Last week I was on "vacation" because if I don't use my vacation time from the church I lose it. Last Wednesday I took the rain into SF and was happy I can actually get to where I need/want to go using public transportation. It may take a little longer, but when the weather is nice (and it was perfect in SF last week) it's not a huge deal. Having that time to myself and not having a schedule was also a great thing.
Even though we are in the midst of all the Christmas "stuff," things are a little slow for me in Children's Ministry. It's kind of nice. I am pretty much prepped for Sunday already so this week I am going to get stuff ready for January and start recruiting for Jr. Getaway Camp in March. Sunday was almost all music (adult choir, both kids' choirs and the handbell choir) and we kept the kids in church and all I need to do for this Sunday is cut out and glue a bunch of stockings together. I am trying Group's Bible Venture Centers for the first time and I really like it...at least on paper. We'll see what happens when I put it into action!
I am house sitting this week and even though I have to actually commute I like it. I also get to finish my Christmas baking so that's a bonus!
I sense things are going to get intense with Rob the next few weeks. Thursday I left a little down and it was just one of those things. I mean I am not going to leave happy all the time. Anyway, he took it as me being discouraged and I kind of lapsed into silence. I am not discouraged at all. It was a moment I was editing myself and chose not to sound like a broken record.
After some babbling and long silences I knew I had to say something and even though I have said it before...I think he actually got it this time. I was talking to him about the HP...the relationships I am forming there and the positive feedback I get from time to time. There is this older woman who totally rocks and she takes good care of me. I finally got a locker and she made sure it was an upper! On Friday my supervisor commented on my spirit and attitude whenever I work with him (supervisors change from event to event depending on where you are assigned and where they are assigned).

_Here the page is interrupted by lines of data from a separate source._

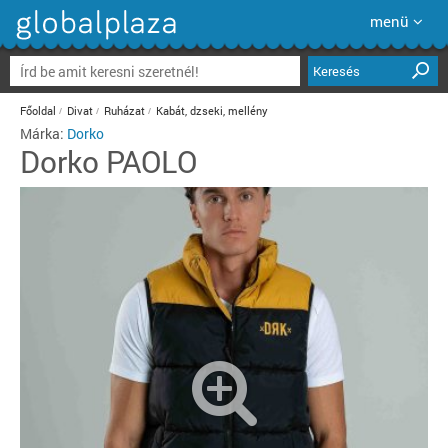
menü
Keresés
Főoldal
Divat
Ruházat
Kabát, dzseki, mellény
Márka:
Dorko
Dorko
PAOLO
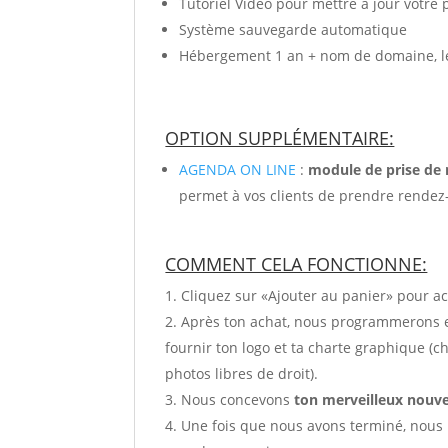
Tutoriel Vidéo pour mettre à jour votr
Système sauvegarde automatique
Hébergement 1 an + nom de domaine, l
OPTION SUPPLÉMENTAIRE:
AGENDA ON LINE
:
module de prise de
permet à vos clients de prendre rendez
COMMENT CELA FONCTIONNE:
Cliquez sur «Ajouter au panier» pour ac
Après ton achat, nous programmerons en
fournir ton logo et ta charte graphique (ch
photos libres de droit).
Nous concevons
ton merveilleux nouv
Une fois que nous avons terminé, nous 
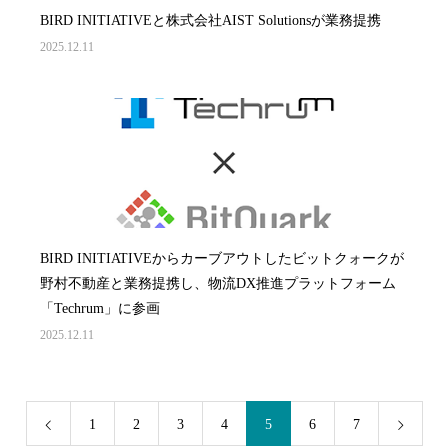
BIRD INITIATIVEと株式会社AIST Solutionsが業務提携
2025.12.11
BIRD INITIATIVEからカーブアウトしたビットクォークが
野村不動産と業務提携し、物流DX推進プラットフォーム
「Techrum」に参画
2025.12.11
1
2
3
4
5
6
7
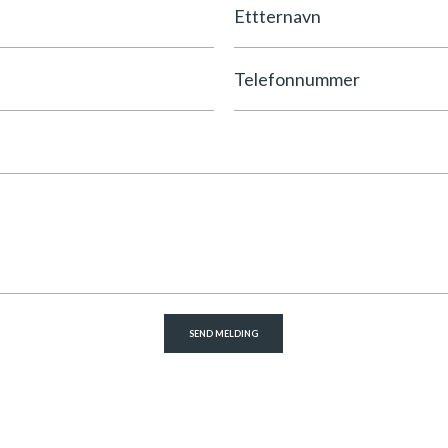
Etternavn
Telefonnummer
SEND MELDING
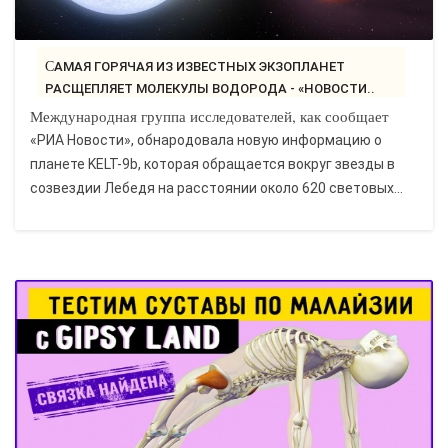
САМАЯ ГОРЯЧАЯ ИЗ ИЗВЕСТНЫХ ЭКЗОПЛАНЕТ
РАСЩЕПЛЯЕТ МОЛЕКУЛЫ ВОДОРОДА - «НОВОСТИ..
Международная группа исследователей, как сообщает
«РИА Новости», обнародовала новую информацию о
планете KELT-9b, которая обращается вокруг звезды в
созвездии Лебедя на расстоянии около 620 световых...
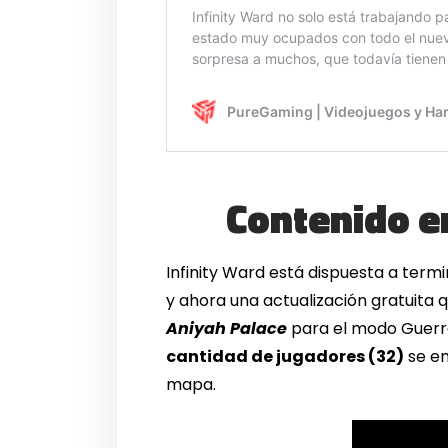
Contenido e
Infinity Ward está dispuesta a termi
y ahora una actualización gratuita q
Aniyah Palace
para el modo Guerra
cantidad de jugadores (32)
se en
mapa.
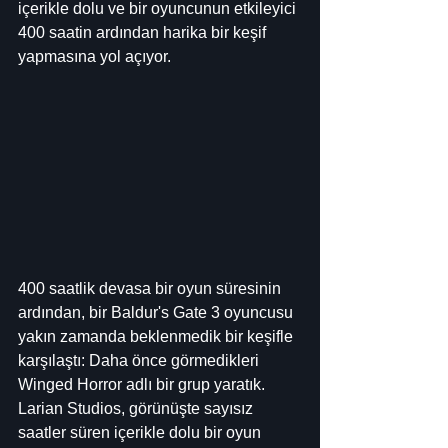
içerikle dolu ve bir oyuncunun etkileyici 
400 saatin ardından harika bir keşif 
yapmasına yol açıyor.
400 saatlik devasa bir oyun süresinin 
ardından, bir Baldur's Gate 3 oyuncusu 
yakın zamanda beklenmedik bir keşifle 
karşılaştı: Daha önce görmedikleri 
Winged Horror adlı bir grup yaratık. 
Larian Studios, görünüşte sayısız 
saatler süren içerikle dolu bir oyun 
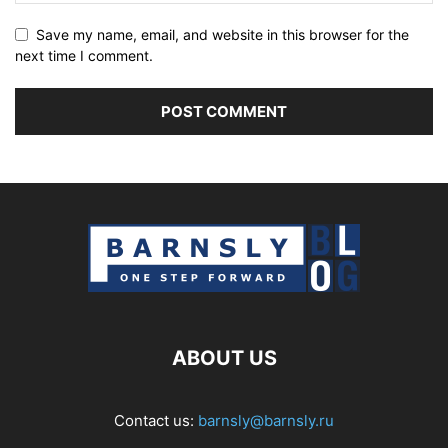
Save my name, email, and website in this browser for the
next time I comment.
ABOUT US
Contact us:
barnsly@barnsly.ru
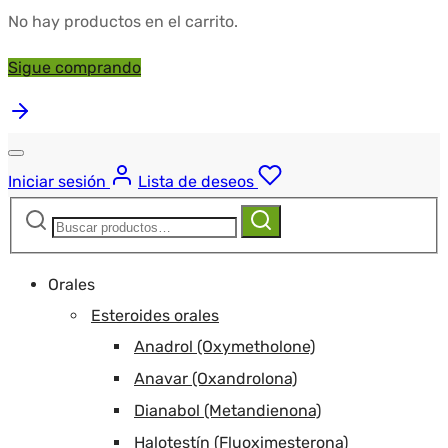
No hay productos en el carrito.
Sigue comprando
Iniciar sesión
Lista de deseos
Buscar:
Buscar
Orales
Esteroides orales
Anadrol (Oxymetholone)
Anavar (Oxandrolona)
Dianabol (Metandienona)
Halotestín (Fluoximesterona)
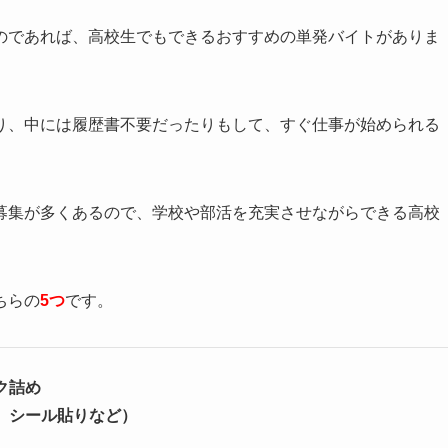
のであれば、高校生でもできるおすすめの単発バイトがありま
り、中には履歴書不要だったりもして、すぐ仕事が始められる
募集が多くあるので、学校や部活を充実させながらできる高校
ちらの
5つ
です。
ク詰め
、シール貼りなど）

Anyway, I talked about the tension I live in when that stuff and the good stuff going on at church doesn't match up with how much I hate myself. It's not like I am doing any of the other stuff "on purpose," but it's like that part of me can't be real and I must be manipulating the situation even if I don't do it knowingly. As I was explaining this to Rob something clicked in my head. When I was a kid and would go over to a friend's house or something like that...the reports back to mom were always what a joy I was to have around, how helpful I was, etc. My mother would smile and nod and then when we were alone would pretty much berate me and tell me what a fraud I was because I am so lazy, etc. at home.
It's not that I don't want to resolve any of this stuff. Although, after having no urges for almost three weeks, I am really struggling right now and if I leave it alone the urges will go away. Not healthy...but just what I feel at the moment. Driving back to Cupertino, the urge to do something to punish myself was huge.
I know I have to process all of this and do the work, but I am so afraid when that happens my streaks could end.